In 2014 and 2015 there has been a shift from mining rigs being used by individuals to it being too expensive for individuals alone to carry out – so the market for cloud mining has grown and grown. This has caught the eye of the scam artists who have set up a number of cloud mining sites offering mining contracts for Bitcoin, Ethereum and other alt coins.
With any industry the scammers have to stay one step ahead of those policing it. With Bitcoin it is incredibly difficult to get any distinct proof as the industry is geographically spread – but there are red flags we look for that usually mean somethings up.
Here are some of the tricks they use:
1. The domain name is never registered to a real user but is instead hidden.
2. They register a Company – a number have done so in London to give the illusion of prestige – but the Directors are often registered as foreign residents where identity requirements are easily faked.
3. They are evasive when asked to show proof of their equipment.

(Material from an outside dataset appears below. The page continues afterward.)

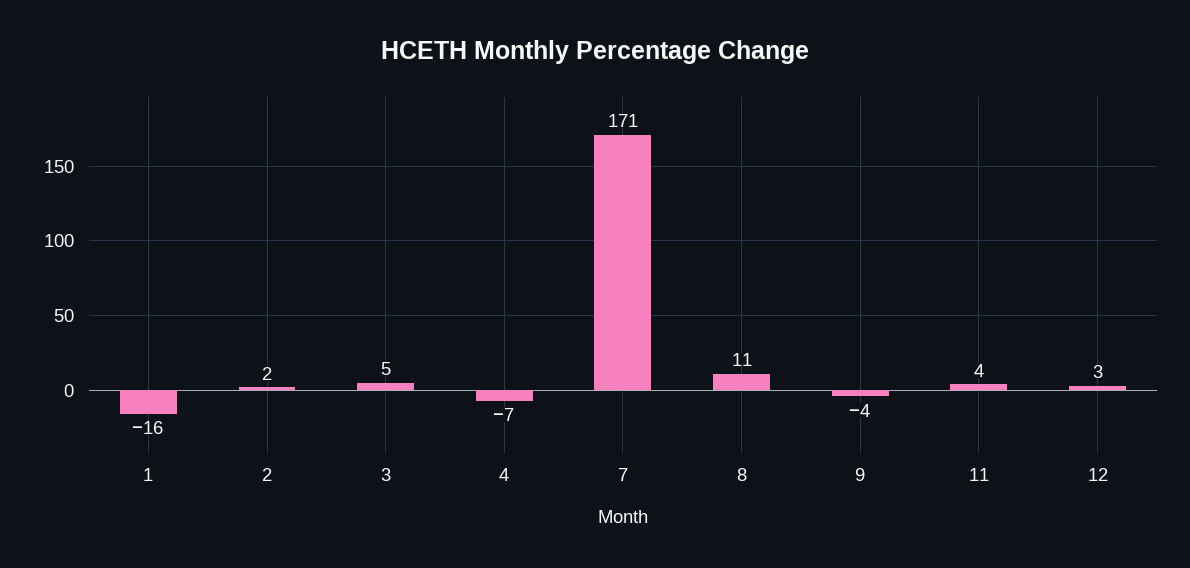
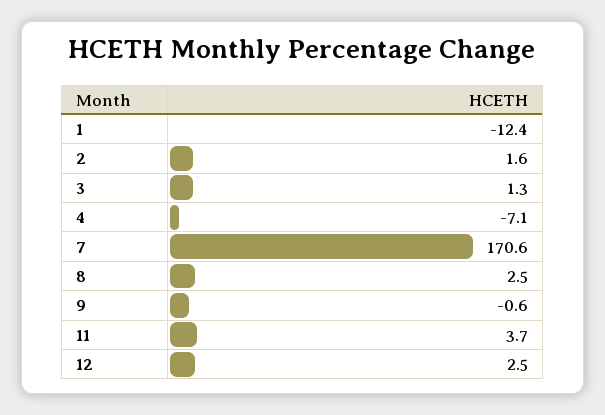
1: -16 -> -12.4
3: 5 -> 1.3
8: 11 -> 2.5
9: -4 -> -0.6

4. They set aside funds and use initial funds from clients to make payouts to again give an illusion of respectability and honesty that then will generate more clients. They show a Bitcoin address that they make payouts from that is verifiable. One day the address stops paying.
5. They use promotion over substance with, for example, videos using fake representatives and offices -again with no proof of equipment.
6. They advertise with comparison sites who don’t fully check out the Company’s credentials as they are given a share of the profits from the scam . The Comparison sites say the site can be verified as it is making payouts from a particular Bitcoin address. See point 4.